Abstract:

Given the high recurrence rates of hepatocellular carcinoma (HCC) post-resection1-3, improved early identification of patients at high risk for post-resection recurrence would help to improve patient outcomes and prioritize healthcare resources4-6. Here we observed a spatial and HCC recurrence-associated distribution of natural killer (NK) cells in the invasive front and tumour centre from 61 patients. Using extreme gradient boosting and inverse-variance weighting, we developed the tumour immune microenvironment spatial (TIMES) score based on the spatial expression patterns of five biomarkers (SPON2, ZFP36L2, ZFP36, VIM and HLA-DRB1) to predict HCC recurrence risk.

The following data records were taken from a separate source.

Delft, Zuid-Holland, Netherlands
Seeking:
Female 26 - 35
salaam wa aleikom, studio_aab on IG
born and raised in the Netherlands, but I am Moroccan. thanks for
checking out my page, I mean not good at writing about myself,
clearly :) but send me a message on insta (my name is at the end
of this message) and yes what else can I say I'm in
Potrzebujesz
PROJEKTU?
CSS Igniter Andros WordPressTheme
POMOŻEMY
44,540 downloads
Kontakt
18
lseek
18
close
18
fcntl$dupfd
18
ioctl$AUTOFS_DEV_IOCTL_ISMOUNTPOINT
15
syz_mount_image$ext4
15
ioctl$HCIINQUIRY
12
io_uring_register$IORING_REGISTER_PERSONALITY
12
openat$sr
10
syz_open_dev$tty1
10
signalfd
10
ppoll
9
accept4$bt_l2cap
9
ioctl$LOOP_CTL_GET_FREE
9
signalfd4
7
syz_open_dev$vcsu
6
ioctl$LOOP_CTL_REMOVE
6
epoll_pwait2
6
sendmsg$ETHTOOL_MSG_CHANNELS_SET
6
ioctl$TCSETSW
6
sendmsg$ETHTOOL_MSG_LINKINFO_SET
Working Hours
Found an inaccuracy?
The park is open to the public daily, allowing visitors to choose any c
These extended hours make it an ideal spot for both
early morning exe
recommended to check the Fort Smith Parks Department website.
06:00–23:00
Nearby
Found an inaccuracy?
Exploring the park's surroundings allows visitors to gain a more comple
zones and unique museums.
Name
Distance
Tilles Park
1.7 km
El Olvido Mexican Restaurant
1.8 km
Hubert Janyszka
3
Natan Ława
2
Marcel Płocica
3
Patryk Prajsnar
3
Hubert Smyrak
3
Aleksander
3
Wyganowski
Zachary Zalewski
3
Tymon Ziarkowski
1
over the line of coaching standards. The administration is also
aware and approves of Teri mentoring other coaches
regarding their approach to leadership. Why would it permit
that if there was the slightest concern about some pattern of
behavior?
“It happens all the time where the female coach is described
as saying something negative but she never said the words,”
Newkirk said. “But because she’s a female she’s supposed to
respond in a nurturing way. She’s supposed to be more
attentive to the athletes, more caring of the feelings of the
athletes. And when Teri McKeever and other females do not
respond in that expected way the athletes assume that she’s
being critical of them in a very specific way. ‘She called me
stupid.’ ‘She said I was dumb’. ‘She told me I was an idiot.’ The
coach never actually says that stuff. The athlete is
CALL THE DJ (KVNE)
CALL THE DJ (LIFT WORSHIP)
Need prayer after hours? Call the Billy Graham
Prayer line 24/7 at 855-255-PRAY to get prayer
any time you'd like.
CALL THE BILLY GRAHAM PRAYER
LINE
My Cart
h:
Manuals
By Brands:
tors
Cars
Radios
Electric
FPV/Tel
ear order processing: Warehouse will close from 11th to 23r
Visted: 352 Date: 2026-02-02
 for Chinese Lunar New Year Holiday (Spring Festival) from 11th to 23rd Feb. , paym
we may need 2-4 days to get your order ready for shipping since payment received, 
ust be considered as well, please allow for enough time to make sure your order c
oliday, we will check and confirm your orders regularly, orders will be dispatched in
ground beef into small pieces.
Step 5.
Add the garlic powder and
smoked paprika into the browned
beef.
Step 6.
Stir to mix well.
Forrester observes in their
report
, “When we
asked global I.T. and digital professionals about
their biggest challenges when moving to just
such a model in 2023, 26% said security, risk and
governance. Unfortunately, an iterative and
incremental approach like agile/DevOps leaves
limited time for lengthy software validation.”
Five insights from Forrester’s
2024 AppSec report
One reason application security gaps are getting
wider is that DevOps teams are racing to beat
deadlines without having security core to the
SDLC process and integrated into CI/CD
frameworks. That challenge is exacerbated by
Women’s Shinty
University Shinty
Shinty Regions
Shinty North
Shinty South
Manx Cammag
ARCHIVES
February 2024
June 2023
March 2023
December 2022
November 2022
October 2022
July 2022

The TIMES score (hazard ratio = 88.2, P < 0.001) outperformed current standard tools for patient risk stratification including the TNM and BCLC systems. We validated the model in 231 patients from five multicentred cohorts, achieving a real-world accuracy of 82.2% and specificity of 85.7%. The predictive power of these biomarkers emerged through the integration of their spatial distributions, rather than individual marker expression levels alone. In vivo models, including NK cell-specific Spon2-knockout mice, revealed that SPON2 enhances IFNγ secretion and NK cell infiltration at the invasive front. Our study introduces TIMES, a publicly accessible tool for predicting HCC recurrence risk, offering insights into its potential to inform treatment decisions for early-stage HCC.